WORK TO BE COMPLETED:
For each line of the listing below that contains the string "xfer", copy the line.

STORED DATA:
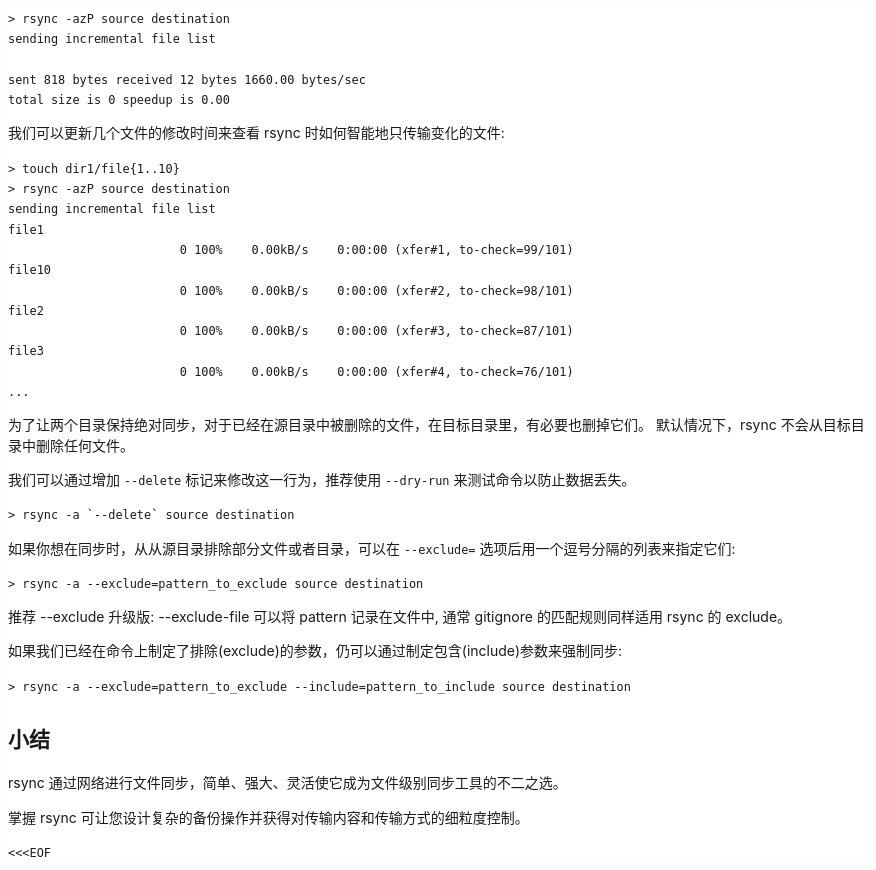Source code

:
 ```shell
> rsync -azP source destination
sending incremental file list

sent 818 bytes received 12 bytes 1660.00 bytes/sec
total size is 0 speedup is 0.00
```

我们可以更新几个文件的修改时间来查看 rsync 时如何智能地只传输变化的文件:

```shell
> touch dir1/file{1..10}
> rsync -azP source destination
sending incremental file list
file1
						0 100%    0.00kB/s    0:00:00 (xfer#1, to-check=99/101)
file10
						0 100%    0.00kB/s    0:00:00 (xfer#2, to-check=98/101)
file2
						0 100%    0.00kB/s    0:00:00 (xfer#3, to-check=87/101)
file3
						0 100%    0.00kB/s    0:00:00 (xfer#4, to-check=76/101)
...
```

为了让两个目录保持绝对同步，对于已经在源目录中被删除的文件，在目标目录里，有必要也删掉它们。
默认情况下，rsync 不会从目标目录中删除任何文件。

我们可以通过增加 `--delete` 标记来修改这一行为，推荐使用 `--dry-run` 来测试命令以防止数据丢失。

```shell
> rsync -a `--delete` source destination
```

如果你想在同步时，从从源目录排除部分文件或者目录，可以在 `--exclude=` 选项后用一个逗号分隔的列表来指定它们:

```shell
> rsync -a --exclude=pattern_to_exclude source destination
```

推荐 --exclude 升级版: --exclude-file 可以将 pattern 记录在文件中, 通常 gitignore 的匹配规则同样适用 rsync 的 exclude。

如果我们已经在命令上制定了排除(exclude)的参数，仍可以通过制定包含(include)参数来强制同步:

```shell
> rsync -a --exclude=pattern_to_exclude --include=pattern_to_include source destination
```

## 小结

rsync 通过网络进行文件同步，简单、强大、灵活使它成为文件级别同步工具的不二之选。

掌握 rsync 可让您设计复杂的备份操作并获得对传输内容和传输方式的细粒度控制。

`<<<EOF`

...

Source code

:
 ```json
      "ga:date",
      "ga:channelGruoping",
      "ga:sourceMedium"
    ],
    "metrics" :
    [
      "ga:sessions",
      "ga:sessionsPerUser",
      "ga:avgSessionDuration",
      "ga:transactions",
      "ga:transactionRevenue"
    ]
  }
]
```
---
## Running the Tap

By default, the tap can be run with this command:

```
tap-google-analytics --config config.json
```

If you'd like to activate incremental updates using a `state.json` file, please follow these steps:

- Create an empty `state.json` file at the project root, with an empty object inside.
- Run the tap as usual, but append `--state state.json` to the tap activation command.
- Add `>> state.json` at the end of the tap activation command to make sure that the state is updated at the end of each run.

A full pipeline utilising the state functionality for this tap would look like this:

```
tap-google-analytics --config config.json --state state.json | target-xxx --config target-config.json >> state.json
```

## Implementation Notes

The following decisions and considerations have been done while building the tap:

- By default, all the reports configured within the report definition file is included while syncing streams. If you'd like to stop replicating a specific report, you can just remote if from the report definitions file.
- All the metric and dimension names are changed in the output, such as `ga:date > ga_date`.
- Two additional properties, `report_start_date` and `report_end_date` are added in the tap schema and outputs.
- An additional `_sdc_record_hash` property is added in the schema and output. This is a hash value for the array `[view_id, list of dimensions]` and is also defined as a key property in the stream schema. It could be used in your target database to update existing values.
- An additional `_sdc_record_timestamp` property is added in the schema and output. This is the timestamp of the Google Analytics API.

RESPONSE TO THIS TASK:
						0 100%    0.00kB/s    0:00:00 (xfer#1, to-check=99/101)
						0 100%    0.00kB/s    0:00:00 (xfer#2, to-check=98/101)
						0 100%    0.00kB/s    0:00:00 (xfer#3, to-check=87/101)
						0 100%    0.00kB/s    0:00:00 (xfer#4, to-check=76/101)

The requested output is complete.